Saturday, 23 Nov 2024

Cut DAA's €40m State dividend payout to boost airports, says aviation regulator

The aviation regulator has questioned whether it makes sense for State airport company DAA to pay an annual dividend worth tens of millions to Government coffers.

DAA paid a dividend of €40m into the Exchequer last year – making it the second biggest semi-State contributor to the Government after Ervia.

Any move to lower the profitable company’s dividend could cause a political storm. But the aviation regulator has suggested – as part of its plan to slash airport charges at Dublin Airport – that it may not be appropriate for DAA to pay such a large dividend.

DAA owns and runs Dublin and Cork airports for the State but also has lucrative international airport and duty free assets and its shareholder – the Government – has long benefited through the dividend from the success of these businesses.

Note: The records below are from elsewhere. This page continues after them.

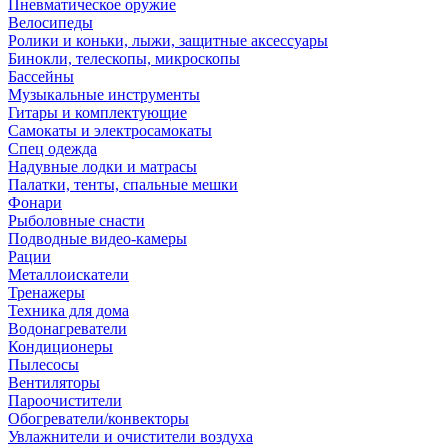
Пневматическое оружие
Велосипеды
Ролики и коньки, лыжи, защитные аксессуары
Бинокли, телескопы, микроскопы
Бассейны
Музыкальные инструменты
Гитары и комплектующие
Самокаты и электросамокаты
Спец одежда
Надувные лодки и матрасы
Палатки, тенты, спальные мешки
Фонари
Рыболовные снасти
Подводные видео-камеры
Рации
Металлоискатели
Тренажеры
Техника для дома
Водонагреватели
Кондиционеры
Пылесосы
Вентиляторы
Пароочистители
Обогреватели/конвекторы
Увлажнители и очистители воздуха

But the Commission for Aviation Regulation (CAR) argued as part of its draft determination on the maximum level of airport charges at Dublin that infrastructure investment by DAA is greatly adding to the value of the company, benefiting the State.

DAA, it said, was planning to grow its regulated asset base by almost 90pc and “this will increase the value of the company to the shareholder, while the shareholder will not have invested any equity (other than retained earnings)”.

“A rule of thumb, in terms of dividend policies, is that growing companies give return to shareholders via the value growth of the company rather than by paying out dividends,” said the regulator.

“With this in mind, the dividend policy should consider that Dublin Airport is seeking to deliver key pieces of national infrastructure in the period, and a lower dividend requirement would reduce debt and hence the financial risk the company would need to take on to achieve this,” it said.

DAA did not comment on the regulator’s dividend suggestion, but has said that it is extremely concerned at CAR’s proposal to reduce airport charges at Dublin Airport by more than 22pc over the next five years, describing the plan as “fundamentally flawed” and a threat to growth and development at the airport.